> What needs to be done
Give again, word for word, every line in the entries below from the line with "The author quotes" up to and including the line with "a smarter port.", and no other line.

★ ★ ★ ★ ★ ★ ★

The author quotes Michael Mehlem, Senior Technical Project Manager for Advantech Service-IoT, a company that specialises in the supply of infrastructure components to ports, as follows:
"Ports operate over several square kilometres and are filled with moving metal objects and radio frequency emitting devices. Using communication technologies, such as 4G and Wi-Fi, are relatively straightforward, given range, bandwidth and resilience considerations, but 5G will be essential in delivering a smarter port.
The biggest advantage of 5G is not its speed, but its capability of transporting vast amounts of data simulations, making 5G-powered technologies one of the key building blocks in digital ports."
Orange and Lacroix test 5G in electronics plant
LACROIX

★ ★ ★ ★ ★ ★ ★

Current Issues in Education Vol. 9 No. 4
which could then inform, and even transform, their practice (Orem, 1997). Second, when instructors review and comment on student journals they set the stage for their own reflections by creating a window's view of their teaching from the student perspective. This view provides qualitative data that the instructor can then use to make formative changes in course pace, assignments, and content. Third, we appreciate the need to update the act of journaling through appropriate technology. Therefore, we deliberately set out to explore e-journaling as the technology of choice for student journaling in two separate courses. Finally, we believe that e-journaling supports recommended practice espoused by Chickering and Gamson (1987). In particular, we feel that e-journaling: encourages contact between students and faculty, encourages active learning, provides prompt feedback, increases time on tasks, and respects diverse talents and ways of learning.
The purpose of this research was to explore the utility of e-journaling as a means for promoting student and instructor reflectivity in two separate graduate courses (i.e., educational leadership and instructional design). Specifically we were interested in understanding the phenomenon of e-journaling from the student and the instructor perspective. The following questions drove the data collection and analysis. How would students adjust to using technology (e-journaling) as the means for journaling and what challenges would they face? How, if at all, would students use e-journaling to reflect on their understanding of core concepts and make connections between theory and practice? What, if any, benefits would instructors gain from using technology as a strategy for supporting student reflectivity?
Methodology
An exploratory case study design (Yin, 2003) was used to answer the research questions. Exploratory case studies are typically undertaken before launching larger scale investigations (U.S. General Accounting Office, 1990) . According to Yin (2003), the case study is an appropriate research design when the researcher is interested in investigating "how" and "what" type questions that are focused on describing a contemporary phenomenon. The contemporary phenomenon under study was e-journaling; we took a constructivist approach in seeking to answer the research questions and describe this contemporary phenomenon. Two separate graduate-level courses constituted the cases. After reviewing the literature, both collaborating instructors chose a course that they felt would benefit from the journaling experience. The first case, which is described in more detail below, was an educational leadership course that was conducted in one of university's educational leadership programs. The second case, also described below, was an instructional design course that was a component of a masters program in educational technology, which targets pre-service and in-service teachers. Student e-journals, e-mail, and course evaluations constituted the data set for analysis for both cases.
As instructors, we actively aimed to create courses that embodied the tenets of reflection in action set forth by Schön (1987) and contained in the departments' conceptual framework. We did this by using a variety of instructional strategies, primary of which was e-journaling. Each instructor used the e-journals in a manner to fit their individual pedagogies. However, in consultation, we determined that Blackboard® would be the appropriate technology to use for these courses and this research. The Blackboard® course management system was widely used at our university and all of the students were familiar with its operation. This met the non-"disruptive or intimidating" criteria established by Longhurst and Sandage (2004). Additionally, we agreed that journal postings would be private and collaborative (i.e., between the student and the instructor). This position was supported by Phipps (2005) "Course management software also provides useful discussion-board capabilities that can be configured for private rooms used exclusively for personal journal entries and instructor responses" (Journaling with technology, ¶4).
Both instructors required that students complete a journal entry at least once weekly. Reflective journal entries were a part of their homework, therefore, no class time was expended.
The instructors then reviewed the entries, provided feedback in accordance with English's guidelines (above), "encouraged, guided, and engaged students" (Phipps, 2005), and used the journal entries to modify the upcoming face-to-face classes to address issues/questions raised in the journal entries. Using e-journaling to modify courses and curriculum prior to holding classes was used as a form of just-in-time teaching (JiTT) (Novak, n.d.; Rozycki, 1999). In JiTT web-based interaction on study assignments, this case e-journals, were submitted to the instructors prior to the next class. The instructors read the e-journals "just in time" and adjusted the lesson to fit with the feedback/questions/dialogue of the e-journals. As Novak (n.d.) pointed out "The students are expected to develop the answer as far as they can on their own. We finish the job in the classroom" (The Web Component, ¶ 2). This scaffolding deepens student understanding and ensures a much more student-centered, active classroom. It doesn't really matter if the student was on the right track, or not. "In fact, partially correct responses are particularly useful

★ ★ ★ ★ ★ ★ ★

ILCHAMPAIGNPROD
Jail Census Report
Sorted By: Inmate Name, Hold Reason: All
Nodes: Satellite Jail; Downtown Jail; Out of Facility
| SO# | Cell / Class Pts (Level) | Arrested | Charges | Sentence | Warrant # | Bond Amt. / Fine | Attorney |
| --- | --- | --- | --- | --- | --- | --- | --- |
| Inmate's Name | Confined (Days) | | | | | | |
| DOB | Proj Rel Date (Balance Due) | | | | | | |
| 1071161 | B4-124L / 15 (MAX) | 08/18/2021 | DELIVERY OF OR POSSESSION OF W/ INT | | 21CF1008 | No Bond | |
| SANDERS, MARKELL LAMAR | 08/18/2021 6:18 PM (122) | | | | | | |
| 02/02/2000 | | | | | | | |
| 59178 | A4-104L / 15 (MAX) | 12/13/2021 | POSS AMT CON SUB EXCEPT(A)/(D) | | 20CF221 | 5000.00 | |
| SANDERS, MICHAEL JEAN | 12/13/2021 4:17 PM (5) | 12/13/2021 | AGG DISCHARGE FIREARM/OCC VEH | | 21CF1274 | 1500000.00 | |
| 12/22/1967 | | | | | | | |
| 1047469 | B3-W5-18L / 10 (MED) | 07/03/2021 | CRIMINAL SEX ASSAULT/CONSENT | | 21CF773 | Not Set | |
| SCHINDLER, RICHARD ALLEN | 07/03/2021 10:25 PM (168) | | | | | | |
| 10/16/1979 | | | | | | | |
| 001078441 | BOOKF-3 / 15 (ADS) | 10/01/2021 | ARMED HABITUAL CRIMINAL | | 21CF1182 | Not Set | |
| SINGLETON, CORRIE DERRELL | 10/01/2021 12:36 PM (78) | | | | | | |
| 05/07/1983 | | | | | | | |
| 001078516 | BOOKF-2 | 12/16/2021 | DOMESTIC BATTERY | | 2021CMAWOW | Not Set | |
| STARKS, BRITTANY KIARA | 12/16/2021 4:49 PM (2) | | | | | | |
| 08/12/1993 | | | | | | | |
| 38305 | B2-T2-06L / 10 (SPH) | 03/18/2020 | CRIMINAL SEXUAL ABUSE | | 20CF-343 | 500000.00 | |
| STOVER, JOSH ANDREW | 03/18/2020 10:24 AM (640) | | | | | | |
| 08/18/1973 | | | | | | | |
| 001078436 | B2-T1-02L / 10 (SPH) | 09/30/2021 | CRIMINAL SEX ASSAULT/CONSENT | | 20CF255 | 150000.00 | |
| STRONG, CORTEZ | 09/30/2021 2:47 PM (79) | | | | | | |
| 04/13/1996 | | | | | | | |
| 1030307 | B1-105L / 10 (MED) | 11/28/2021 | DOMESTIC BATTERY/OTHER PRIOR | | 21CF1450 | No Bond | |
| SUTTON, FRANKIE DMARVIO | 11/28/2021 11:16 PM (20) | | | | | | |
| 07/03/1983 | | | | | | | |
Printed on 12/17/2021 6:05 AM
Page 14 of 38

★ ★ ★ ★ ★ ★ ★

> Expected answer
The author quotes Michael Mehlem, Senior Technical Project Manager for Advantech Service-IoT, a company that specialises in the supply of infrastructure components to ports, as follows:
"Ports operate over several square kilometres and are filled with moving metal objects and radio frequency emitting devices. Using communication technologies, such as 4G and Wi-Fi, are relatively straightforward, given range, bandwidth and resilience considerations, but 5G will be essential in delivering a smarter port.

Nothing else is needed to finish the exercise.